There was a time when the notion that the executive branch possesses the power to decide (in secret, with no explanation given) whether to execute an American citizen would have provoked outrage.
There was a time when due process and the Fifth Amendment had something to do with the courts.
We have left that world and are now inhabiting a twilight zone where Attorney General Eric Holder can assert that targeting terrorist suspects for death is the sole role of the Executive Branch and is “not a departure from our laws and our values.”
In his March 5 speech at the Northwestern University School of Law the Attorney General leapt beyond the constraints of language and insisted that the due process clause of the Fifth Amendment (“no person shall be…deprived of life, liberty, or property, without due process of law) does not mandate “a judicial process.” Language means what the Executive Branch says it means.

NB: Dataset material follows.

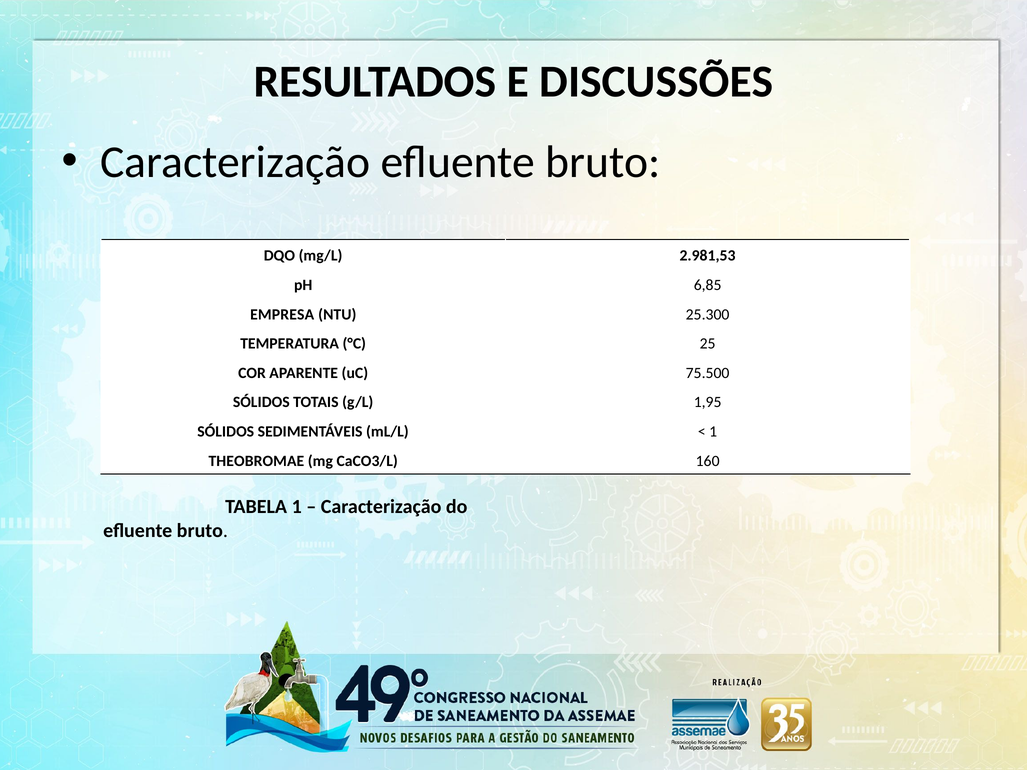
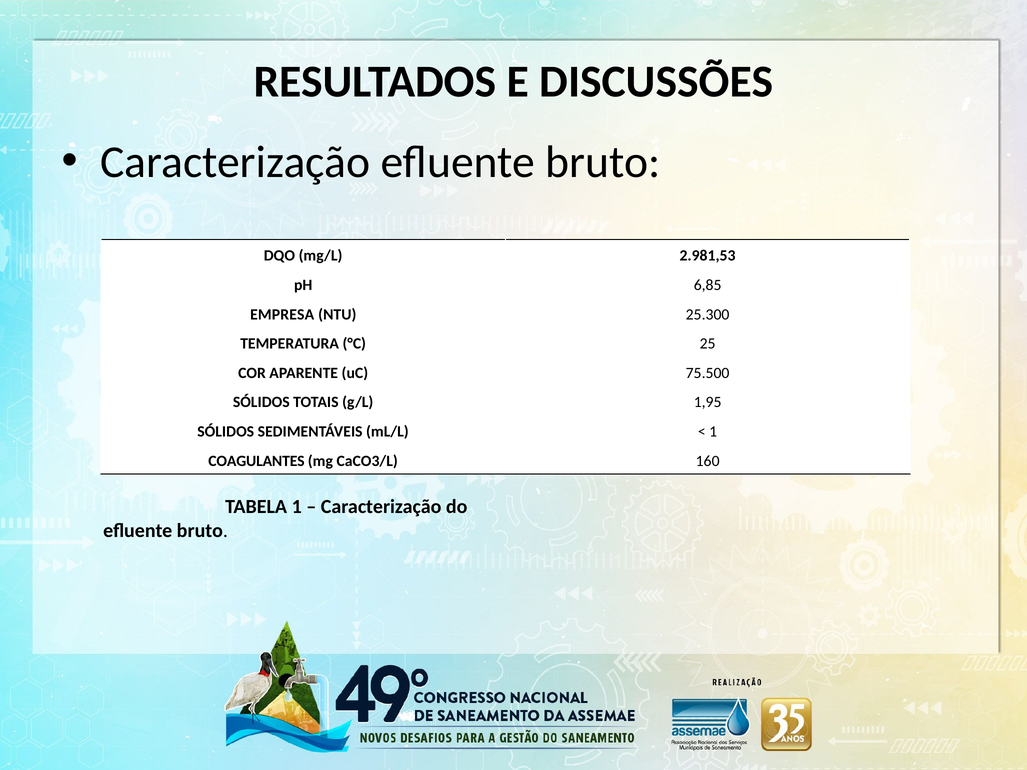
THEOBROMAE: THEOBROMAE -> COAGULANTES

“It is entirely lawful,” he states, for the Executive branch to decide which Americans are senior al Qaeda operatives who cannot be captured and represent an “imminent danger” and kill them, even if they are nowhere near a battlefield in the conventional sense. The battlefield is wherever the Executive branch says it is.
How can this to be justified? In the name of self-defense we can act wherever we choose, without any kind of transparency or accountability, and do so, the Attorney General states, in full accordance with international and domestic law.
Not only that. He insists that this is in keeping with “our most sacred principles and values – of security, justice and liberty for all citizens” which “must continue to unite us, to guide us forward, and to help us build a future that honors our founding documents and advances our ongoing – uniquely American – pursuit of a safer, more just, and more perfect union.”
Contrast that with these words from the ACLU’s Hina Shamsi:
Few things are as dangerous to American liberty as the proposition that the government should be able to kill citizens anywhere in the world on the basis of legal standards and evidence that are never submitted to a court, either before or after the fact.
Two sides of the looking glass: which makes more sense to you?